_给定段落_.
参见:刘星法律‘强制力’观念的弱化──当代西方法理学的本体论变革[J]环球法律评论,1995(3)。但即便如此,法律一旦离开命令和强制力,则其现实效力(实效)将大打折扣。事实上,我们可以把命令和强制力一分为二,其一是词(应当)本身具有的指令、命令或强制性;其二是保障词(应当)从纸上变成行动的指令、命令或强制性。后者又可一分为二,即一方面,“应当”作为社会主体的内心指令与自我强制(内在命令或道德律令);另一方面,一旦“应当”无法呈现为人们的内心指令,无法实现行为人根据内心指令的自我强制,那么,就意味着权利人及公权主体根据“应当”所采取的外部指令和强制。

总之,“应当”和“可以”作为助动词,是两个逻辑指向和事实指向完全不同的词汇。这种不同指向意味着:两者在法律内部也引导着完全不同的两种法律规范,前者指向法律义务,后者授予法律权利(或权力),因此,“可以”自然反对“应当”。这意味着对“可以适用习惯”这一规定,法律适用者绝不能移义为“应当”适用习惯。

(三)“可以”反对“不得”

_所给材料_.
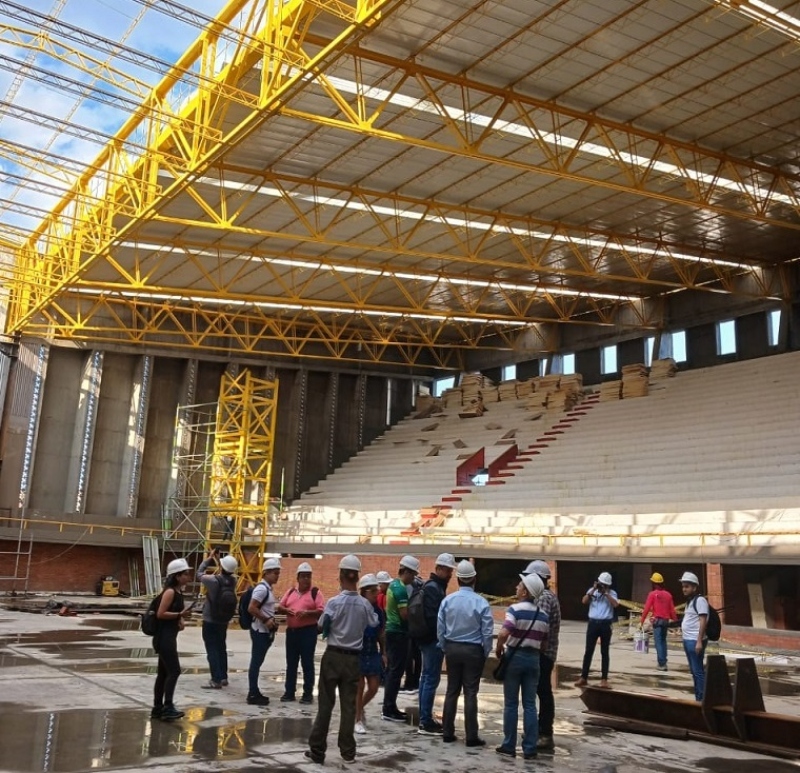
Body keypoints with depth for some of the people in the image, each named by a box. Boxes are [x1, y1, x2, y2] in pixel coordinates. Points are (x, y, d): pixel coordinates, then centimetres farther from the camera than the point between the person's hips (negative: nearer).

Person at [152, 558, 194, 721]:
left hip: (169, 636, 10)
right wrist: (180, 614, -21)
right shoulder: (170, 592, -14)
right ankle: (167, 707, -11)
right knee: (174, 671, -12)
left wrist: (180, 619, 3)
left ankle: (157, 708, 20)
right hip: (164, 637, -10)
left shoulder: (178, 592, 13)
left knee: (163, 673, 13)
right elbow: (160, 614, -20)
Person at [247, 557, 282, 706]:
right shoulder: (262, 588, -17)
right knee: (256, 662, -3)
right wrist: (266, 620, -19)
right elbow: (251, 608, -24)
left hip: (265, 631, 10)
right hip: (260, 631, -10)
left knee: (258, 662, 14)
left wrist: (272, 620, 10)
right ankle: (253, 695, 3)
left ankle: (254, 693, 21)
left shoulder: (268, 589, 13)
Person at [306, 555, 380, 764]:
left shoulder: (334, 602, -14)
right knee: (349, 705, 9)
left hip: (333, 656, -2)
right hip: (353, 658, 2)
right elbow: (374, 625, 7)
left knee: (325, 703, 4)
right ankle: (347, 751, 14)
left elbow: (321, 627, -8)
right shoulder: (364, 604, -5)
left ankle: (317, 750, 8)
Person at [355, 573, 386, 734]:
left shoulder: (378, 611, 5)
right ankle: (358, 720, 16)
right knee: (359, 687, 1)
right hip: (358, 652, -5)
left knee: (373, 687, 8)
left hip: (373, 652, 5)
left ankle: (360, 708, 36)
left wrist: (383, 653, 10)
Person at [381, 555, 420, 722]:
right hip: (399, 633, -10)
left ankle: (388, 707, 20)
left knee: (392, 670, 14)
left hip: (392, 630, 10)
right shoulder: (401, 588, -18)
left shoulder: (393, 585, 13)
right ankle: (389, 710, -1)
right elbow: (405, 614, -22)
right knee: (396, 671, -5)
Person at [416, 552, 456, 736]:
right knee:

...

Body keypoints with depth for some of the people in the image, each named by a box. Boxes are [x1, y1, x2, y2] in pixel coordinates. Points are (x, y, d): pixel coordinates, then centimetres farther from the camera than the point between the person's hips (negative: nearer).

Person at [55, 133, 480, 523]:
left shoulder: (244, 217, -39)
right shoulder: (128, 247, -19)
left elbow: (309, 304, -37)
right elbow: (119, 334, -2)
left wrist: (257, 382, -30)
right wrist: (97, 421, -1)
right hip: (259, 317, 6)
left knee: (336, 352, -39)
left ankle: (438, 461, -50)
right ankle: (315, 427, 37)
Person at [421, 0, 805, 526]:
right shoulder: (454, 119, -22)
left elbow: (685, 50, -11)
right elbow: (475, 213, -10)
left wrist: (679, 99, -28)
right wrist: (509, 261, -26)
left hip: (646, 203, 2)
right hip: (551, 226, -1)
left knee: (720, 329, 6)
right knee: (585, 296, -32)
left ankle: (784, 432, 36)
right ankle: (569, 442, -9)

_任务说明_. 续写这段讨论“可以”与“应当”的法学文字,从末尾小标题“(三)‘可以’反对‘不得’”之后接着写。

_练习结果_.
在法律中常见的助动词中,“不得”是一个很独特的词汇。“不得”和“应当(该)”一样,它们所引导的规范都属于法律义务的范畴。问题是,两者各自所引导的法律义务在行为方式上是完全相反的。如果说,“应当(该)”所引导的是作为的话,那么,“不得”所引导的是不作为。众所周知,在日常生活中,作为即行为,不作为即不行为。作为无论在日常生活中,还是在法律中,都是“意义行为”,而不作为在日常生活中,经常是“无意义”的,甚至不被作为行为方式来看待。但在法律中,只要提到不作为,它就当然获得了“意义”,因此,必然是“意义行为”。这种“意义”表现在两个方面:如果法律规定“不得”而遵循之不作为,就获得合法的法律“意义”,其后果是获得法律之保障;如果法律规定“应当(该)”而违背之不作为,则获得违法的法律“意义”,其后果是必须接受法律之惩罚。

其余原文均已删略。